Samsung's OLED screens look excellent (assuming you get one with good unjformity), but two things need to happen for OLED panels to overtake IPS LCD entirely:
-Full RGB displays. Pentile is a waste of CPU/GPU resources for a less than advertised resolution.
-Stop using PWM (flicker) dimming. Its irritating to the eyes and it makes the display visibly unstable at <50% brightness.
Despite popular opinion, color calibration is no longer an issue (assuming you use the basic color profile).
Better yet, get micro-LED production going and skip OLED enitrely. Less burn-in concerns, at least in theory.
On the flip side, resolution doesn't matter past 300ppi on a smart phone. Can you see any pixels during normal use of your iPhone? If not (and you can't), there's no reason to get a higher resolution display.
I generally agree with your post, but i wanted to mention a couple situations where >300 ppi actually does have an impact:
-Very small text is more readable on the OLED screens.
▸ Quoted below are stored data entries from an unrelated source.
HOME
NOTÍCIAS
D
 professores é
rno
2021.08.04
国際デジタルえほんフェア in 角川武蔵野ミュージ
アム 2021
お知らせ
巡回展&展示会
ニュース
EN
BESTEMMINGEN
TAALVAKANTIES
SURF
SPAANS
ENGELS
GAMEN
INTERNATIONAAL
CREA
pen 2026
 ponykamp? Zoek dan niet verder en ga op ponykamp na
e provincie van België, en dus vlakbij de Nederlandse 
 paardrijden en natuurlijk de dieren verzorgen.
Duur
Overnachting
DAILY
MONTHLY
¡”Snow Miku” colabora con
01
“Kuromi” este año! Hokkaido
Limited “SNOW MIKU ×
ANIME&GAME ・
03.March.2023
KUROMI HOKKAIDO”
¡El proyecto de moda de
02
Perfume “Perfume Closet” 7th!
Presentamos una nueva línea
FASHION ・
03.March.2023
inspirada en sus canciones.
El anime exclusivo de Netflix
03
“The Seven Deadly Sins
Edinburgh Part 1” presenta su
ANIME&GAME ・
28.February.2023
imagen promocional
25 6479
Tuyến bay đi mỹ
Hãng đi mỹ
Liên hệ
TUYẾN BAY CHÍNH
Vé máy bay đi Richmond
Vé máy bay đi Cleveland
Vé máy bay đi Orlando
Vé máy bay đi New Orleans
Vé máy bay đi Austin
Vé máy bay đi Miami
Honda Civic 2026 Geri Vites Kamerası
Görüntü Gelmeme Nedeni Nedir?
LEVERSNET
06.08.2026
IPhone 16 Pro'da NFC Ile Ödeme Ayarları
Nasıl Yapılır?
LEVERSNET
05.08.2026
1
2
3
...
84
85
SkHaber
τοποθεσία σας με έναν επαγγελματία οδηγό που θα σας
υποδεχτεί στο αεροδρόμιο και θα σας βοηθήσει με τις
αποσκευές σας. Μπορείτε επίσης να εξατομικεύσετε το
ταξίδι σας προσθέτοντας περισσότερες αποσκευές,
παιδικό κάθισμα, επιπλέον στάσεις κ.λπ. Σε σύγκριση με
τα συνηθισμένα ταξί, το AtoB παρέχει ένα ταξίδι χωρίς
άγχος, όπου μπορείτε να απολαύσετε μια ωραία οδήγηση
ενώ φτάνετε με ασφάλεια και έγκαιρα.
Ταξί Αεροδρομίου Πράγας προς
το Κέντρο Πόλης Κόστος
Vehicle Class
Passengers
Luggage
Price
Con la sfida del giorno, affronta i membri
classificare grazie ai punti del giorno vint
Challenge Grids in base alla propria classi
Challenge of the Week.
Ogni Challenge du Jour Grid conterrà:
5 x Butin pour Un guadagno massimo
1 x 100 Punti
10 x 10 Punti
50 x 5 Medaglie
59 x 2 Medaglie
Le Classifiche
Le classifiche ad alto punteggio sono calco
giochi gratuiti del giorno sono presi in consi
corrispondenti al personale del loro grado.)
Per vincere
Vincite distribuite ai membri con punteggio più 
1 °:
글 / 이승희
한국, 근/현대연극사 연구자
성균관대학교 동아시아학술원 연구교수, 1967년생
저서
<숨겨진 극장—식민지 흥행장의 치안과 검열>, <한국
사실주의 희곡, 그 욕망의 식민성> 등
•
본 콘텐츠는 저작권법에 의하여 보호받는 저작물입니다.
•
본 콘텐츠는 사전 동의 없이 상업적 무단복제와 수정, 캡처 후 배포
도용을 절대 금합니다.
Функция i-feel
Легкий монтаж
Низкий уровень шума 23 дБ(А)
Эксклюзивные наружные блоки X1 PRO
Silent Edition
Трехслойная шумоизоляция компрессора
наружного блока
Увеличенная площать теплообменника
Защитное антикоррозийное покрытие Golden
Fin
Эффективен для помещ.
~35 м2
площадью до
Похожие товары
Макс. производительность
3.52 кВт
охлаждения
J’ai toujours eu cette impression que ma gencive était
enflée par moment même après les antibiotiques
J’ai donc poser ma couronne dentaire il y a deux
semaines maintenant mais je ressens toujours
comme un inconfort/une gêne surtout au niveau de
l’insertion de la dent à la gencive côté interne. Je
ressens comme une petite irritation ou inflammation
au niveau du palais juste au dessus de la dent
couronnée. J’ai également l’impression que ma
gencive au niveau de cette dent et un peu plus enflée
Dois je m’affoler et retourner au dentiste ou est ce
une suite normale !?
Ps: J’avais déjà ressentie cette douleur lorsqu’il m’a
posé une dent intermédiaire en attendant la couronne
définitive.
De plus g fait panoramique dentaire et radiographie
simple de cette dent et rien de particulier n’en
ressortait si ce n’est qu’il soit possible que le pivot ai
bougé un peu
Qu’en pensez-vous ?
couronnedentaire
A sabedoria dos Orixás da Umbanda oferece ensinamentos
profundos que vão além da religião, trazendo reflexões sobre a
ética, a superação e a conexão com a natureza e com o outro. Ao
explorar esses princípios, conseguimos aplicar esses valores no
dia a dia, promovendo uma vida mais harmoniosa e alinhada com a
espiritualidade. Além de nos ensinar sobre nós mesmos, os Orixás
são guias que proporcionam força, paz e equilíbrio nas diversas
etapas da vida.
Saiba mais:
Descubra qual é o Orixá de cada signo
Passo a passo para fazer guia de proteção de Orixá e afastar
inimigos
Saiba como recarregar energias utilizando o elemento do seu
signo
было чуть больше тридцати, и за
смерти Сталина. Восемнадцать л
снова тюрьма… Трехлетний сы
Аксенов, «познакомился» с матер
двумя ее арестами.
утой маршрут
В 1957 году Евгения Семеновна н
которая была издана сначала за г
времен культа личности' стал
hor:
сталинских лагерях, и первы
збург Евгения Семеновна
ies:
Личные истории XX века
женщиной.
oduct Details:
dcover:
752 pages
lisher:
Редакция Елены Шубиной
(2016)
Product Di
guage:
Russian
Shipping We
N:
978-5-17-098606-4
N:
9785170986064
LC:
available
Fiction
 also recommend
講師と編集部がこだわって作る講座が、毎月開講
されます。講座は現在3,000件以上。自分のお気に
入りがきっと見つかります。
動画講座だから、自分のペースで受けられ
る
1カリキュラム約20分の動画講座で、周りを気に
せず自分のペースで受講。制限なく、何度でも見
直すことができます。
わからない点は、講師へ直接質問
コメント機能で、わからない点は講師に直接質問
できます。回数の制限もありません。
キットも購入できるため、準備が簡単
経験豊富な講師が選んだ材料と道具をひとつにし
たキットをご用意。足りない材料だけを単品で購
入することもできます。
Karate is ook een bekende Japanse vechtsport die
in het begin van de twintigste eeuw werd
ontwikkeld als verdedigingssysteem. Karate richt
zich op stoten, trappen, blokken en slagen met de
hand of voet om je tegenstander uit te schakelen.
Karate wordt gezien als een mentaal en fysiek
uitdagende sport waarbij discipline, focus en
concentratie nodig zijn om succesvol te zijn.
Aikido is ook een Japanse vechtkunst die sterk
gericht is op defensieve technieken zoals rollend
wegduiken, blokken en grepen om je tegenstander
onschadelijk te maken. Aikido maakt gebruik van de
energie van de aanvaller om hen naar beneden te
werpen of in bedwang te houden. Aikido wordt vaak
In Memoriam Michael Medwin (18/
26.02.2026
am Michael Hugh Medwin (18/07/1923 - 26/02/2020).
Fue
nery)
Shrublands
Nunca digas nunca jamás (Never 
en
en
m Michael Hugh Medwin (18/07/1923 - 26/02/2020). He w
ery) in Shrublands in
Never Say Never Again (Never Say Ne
Generally you only see this on desktop sites, but I've heard that Asian characters are also more readable (they tend to have very small details).
-Extremely high physical pixel density allows you to render any LOWER resolution on the display without visible loss of quality. What I mean is:
720 rendered on 1080 screen looks much worse than a native 720 display because of antialiasing blur...
BUT 720 rendered on a 4k screen is virtually indistinguishable from a native 720 display because the AA can be done at 4k resolution. There's very little cost to high res full screen AA.
So a super high PPI display allows you to get high quality at any resolution, letting the user decide between increased fidelity and lower lower power usage.